Please write out the records from their first line through the line containing "Außenstelle des Forschungszentrums", substituting "sagt" for "erklärt" and leaving everything else unchanged.

[Listed records — start]

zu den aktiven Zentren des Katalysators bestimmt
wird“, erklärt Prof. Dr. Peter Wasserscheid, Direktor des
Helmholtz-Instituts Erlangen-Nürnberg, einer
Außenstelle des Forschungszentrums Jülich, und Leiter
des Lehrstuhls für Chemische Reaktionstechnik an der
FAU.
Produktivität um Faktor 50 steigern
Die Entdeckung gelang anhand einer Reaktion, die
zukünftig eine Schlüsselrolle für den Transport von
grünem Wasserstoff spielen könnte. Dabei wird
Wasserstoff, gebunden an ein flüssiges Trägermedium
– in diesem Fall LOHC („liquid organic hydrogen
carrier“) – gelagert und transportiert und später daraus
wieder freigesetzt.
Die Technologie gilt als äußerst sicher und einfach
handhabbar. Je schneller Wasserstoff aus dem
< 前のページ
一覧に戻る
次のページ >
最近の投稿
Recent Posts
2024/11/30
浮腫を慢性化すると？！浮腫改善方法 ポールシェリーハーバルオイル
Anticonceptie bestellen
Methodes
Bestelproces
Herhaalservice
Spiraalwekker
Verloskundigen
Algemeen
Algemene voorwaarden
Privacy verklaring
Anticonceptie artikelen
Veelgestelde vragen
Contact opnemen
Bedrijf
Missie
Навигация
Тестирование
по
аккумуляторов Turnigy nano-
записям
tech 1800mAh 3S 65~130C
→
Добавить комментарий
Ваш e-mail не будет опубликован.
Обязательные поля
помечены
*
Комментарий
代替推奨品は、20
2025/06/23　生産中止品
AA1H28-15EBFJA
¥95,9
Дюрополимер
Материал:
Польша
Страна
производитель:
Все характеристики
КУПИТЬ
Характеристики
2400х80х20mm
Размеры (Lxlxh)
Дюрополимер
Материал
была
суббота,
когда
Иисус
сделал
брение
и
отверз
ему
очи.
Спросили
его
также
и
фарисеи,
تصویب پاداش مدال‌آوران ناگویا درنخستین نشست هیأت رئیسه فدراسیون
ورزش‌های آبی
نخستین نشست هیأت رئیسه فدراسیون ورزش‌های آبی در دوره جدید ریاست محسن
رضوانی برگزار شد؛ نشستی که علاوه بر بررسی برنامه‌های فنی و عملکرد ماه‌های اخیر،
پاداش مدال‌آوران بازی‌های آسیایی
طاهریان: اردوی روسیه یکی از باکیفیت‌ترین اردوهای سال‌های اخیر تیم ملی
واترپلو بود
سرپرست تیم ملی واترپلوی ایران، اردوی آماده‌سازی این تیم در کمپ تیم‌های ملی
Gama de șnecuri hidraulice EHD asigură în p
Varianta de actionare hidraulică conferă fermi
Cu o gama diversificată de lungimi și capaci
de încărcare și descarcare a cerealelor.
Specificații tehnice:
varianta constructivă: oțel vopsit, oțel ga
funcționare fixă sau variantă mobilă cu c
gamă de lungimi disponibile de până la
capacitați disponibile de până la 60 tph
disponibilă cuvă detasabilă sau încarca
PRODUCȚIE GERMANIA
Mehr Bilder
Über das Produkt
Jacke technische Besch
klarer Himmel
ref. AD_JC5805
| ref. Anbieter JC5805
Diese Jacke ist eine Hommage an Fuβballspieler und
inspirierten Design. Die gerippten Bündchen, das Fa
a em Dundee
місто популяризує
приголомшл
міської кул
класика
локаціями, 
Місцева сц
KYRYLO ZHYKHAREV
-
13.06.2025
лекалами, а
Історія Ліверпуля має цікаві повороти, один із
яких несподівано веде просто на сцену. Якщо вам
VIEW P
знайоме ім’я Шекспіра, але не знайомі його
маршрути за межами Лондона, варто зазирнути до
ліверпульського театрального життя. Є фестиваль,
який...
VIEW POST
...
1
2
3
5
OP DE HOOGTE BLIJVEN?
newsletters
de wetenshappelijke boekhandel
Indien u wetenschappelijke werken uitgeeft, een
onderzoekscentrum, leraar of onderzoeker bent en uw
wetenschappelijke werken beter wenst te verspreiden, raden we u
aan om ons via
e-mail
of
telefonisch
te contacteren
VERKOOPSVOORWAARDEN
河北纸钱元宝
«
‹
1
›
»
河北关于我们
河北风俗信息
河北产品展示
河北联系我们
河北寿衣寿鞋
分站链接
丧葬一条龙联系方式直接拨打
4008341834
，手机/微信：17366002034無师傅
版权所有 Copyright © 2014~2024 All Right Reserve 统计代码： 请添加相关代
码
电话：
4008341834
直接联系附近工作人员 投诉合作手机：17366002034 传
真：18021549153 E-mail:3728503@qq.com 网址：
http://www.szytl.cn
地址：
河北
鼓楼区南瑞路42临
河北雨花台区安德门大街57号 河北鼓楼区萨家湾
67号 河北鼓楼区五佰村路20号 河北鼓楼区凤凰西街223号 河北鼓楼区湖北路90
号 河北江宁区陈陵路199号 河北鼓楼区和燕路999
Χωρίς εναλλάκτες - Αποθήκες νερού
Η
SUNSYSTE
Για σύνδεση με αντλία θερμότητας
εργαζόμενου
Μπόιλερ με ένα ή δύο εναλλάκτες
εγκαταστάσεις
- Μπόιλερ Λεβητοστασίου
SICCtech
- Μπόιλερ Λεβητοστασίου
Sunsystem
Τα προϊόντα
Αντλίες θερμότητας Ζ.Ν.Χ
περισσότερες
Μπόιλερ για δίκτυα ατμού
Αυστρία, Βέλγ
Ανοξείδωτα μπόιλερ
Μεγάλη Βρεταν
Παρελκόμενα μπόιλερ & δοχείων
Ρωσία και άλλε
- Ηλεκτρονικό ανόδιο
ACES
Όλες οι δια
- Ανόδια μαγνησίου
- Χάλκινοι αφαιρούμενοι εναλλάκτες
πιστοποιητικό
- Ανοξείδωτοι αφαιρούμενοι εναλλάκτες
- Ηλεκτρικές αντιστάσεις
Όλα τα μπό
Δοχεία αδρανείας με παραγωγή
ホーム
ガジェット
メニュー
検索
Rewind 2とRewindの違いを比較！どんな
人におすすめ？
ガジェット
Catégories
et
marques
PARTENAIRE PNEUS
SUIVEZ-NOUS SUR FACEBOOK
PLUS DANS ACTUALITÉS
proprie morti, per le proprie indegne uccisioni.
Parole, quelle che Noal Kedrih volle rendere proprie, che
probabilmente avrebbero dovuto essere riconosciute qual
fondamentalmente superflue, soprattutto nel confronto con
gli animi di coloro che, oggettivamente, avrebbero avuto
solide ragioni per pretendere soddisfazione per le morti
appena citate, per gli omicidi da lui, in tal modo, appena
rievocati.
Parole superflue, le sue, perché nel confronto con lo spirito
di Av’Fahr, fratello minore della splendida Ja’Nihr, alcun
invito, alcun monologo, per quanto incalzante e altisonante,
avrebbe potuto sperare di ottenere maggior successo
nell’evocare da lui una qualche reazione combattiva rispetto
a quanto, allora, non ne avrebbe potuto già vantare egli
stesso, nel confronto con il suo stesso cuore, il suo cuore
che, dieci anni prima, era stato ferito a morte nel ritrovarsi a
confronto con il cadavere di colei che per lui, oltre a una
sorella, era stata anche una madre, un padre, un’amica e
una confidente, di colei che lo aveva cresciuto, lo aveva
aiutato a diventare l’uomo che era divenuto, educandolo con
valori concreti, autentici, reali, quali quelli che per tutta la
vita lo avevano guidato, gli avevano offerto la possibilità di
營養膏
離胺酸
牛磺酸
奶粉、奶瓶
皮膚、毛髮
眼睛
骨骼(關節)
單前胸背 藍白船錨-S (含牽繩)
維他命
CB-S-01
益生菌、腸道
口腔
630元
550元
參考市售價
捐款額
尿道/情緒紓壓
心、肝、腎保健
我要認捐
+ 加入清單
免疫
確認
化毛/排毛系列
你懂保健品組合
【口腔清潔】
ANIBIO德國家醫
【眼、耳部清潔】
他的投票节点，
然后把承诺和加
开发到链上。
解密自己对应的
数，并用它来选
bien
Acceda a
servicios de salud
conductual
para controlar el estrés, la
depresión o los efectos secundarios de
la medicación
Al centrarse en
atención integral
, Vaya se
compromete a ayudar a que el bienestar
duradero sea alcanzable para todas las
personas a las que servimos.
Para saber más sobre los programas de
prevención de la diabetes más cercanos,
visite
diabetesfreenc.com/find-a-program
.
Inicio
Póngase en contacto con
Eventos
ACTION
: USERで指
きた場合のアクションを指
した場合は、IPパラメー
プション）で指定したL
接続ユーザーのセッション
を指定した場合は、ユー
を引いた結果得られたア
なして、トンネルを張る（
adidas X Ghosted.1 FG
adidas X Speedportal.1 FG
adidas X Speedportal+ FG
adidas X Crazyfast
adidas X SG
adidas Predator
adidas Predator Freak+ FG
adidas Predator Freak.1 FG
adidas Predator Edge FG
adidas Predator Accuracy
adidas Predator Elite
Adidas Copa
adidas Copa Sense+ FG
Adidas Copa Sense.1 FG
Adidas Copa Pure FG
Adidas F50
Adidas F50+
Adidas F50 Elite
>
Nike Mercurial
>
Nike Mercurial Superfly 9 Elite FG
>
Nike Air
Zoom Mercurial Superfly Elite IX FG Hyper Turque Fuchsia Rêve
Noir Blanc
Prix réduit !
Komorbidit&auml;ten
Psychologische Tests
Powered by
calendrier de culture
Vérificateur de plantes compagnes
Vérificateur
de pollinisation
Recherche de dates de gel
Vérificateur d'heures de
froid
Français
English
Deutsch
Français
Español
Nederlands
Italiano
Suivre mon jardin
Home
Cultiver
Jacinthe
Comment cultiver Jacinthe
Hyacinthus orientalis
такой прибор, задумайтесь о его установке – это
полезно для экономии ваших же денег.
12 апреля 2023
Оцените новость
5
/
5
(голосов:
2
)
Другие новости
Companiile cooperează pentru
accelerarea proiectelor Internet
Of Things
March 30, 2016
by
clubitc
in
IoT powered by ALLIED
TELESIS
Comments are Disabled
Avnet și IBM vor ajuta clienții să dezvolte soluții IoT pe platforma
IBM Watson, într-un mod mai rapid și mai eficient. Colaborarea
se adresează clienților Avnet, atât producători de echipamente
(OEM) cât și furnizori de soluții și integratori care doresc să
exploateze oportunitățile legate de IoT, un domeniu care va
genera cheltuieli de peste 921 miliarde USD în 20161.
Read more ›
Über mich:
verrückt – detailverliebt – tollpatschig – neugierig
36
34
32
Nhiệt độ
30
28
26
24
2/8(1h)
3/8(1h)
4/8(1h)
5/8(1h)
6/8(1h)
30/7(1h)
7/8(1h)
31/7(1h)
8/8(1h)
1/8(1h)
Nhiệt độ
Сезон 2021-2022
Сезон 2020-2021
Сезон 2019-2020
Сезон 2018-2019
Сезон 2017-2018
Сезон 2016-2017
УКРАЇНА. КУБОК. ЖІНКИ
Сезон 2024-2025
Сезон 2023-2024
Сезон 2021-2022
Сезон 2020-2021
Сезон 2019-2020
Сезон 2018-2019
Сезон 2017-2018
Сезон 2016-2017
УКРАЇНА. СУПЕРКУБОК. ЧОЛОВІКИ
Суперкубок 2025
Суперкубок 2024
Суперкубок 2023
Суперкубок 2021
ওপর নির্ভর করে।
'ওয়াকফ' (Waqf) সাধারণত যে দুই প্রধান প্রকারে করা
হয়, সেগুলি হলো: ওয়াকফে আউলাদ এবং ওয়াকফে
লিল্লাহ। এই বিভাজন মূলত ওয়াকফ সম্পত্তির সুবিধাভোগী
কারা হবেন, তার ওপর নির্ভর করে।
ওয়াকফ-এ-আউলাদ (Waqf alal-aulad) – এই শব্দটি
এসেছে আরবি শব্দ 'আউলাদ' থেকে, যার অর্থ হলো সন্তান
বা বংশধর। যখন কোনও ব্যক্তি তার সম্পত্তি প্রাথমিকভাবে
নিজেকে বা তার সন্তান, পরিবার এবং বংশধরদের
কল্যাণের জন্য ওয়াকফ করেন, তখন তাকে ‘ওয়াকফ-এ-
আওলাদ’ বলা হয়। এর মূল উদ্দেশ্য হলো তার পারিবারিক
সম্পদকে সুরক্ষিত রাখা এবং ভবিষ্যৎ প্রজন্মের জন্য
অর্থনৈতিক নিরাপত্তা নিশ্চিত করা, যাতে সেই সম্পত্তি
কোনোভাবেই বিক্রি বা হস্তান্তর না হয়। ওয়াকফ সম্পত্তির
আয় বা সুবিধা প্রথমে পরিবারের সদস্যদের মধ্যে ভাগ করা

[Listed records — finish]

# Answer below
zu den aktiven Zentren des Katalysators bestimmt
wird“, sagt Prof. Dr. Peter Wasserscheid, Direktor des
Helmholtz-Instituts Erlangen-Nürnberg, einer
Außenstelle des Forschungszentrums Jülich, und Leiter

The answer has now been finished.